• [TEXT PROVIDED]
****
Author: Adam Siemieniuk (adam-smnk)

Changes

Adds XeGPU tensor descriptor type verifier.

The checks focus on ensuring that provided subgroup map is valid with respect to the underlying data.
Related operation verifiers are updated to account for the new descriptor validation.

Full diff: https://github.com/llvm/llvm-project/pull/124548.diff

5 Files Affected:

(modified) mlir/include/mlir/Dialect/XeGPU/IR/XeGPUTypes.td (+1-1)
(modified) mlir/lib/Dialect/XeGPU/IR/XeGPUDialect.cpp (+53-3)
(modified) mlir/lib/Dialect/XeGPU/IR/XeGPUOps.cpp (+15-11)
(modified) mlir/test/Dialect/XeGPU/XeGPUOps.mlir (+22)
****
• [ACTIVITY A]
Answer these questions using the pull request summary:
(i) For which type does the change add a verifier?
(ii) What are the related operation verifiers updated to account for?
(iii) How many lines does the change add to mlir/test/Dialect/XeGPU/XeGPUOps.mlir?
• [ACTIVITY B] Reproduce the portion of the pull request summary from "The checks focus" to "(modified) mlir/test/Dialect/XeGPU/XeGPUOps.mlir (+22)".

• [EXCERPTED RECORDS]
****
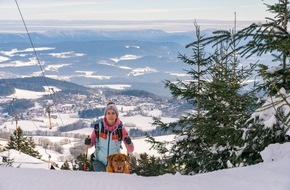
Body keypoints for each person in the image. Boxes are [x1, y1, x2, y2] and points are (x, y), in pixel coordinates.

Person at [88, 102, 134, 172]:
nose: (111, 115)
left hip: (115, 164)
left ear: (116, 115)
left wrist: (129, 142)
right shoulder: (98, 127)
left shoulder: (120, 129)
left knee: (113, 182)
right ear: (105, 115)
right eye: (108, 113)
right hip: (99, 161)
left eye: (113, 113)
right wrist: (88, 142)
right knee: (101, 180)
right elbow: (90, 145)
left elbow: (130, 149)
****
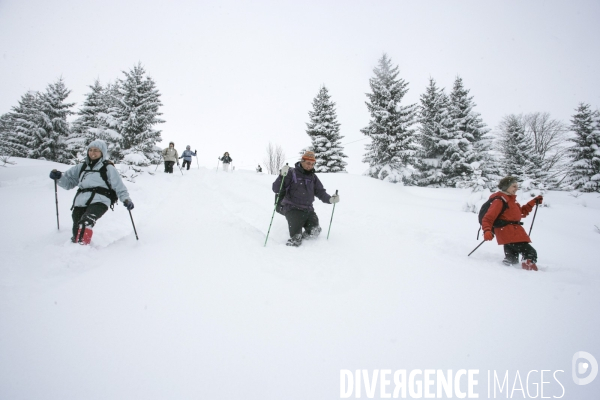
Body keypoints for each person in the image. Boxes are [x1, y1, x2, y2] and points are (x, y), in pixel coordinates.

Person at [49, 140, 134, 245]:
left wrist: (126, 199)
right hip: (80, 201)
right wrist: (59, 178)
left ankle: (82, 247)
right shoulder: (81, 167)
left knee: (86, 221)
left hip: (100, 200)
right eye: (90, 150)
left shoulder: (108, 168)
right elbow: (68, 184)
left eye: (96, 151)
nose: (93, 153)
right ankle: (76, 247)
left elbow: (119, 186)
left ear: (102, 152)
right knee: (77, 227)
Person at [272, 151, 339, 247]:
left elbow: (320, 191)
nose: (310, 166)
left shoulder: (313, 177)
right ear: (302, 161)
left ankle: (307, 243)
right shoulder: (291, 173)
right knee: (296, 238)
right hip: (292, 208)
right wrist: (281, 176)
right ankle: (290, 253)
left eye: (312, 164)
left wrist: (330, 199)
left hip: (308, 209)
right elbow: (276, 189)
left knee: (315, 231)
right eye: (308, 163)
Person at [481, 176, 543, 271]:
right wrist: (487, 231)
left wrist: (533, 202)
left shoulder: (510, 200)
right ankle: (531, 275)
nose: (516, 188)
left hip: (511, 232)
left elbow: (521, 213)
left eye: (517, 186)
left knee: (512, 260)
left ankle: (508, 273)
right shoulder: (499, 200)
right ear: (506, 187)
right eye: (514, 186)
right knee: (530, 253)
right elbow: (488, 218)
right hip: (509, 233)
****
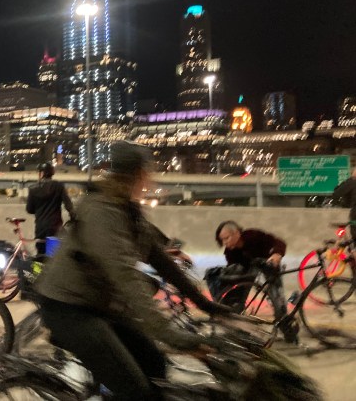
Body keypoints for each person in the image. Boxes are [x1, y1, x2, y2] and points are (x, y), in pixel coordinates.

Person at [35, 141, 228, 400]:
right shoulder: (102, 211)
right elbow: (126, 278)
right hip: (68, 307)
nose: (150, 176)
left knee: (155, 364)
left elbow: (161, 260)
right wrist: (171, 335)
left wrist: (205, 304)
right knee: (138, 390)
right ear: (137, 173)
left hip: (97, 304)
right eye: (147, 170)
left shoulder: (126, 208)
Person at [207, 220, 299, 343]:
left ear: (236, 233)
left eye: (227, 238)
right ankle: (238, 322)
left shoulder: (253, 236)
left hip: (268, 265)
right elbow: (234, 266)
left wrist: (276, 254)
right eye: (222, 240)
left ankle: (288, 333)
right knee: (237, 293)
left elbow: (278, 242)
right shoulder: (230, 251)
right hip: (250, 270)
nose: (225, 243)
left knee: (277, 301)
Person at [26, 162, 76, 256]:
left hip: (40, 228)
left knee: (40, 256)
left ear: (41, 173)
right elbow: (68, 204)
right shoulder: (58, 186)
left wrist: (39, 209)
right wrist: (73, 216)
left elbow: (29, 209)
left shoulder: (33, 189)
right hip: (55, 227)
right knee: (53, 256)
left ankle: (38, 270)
****
• [ANSWER AREA A]
(i) The XeGPU tensor descriptor type.
(ii) The new descriptor validation.
(iii) 22 lines.

• [ANSWER AREA B]
The checks focus on ensuring that provided subgroup map is valid with respect to the underlying data.
Related operation verifiers are updated to account for the new descriptor validation.

Full diff: https://github.com/llvm/llvm-project/pull/124548.diff

5 Files Affected:

(modified) mlir/include/mlir/Dialect/XeGPU/IR/XeGPUTypes.td (+1-1)
(modified) mlir/lib/Dialect/XeGPU/IR/XeGPUDialect.cpp (+53-3)
(modified) mlir/lib/Dialect/XeGPU/IR/XeGPUOps.cpp (+15-11)
(modified) mlir/test/Dialect/XeGPU/XeGPUOps.mlir (+22)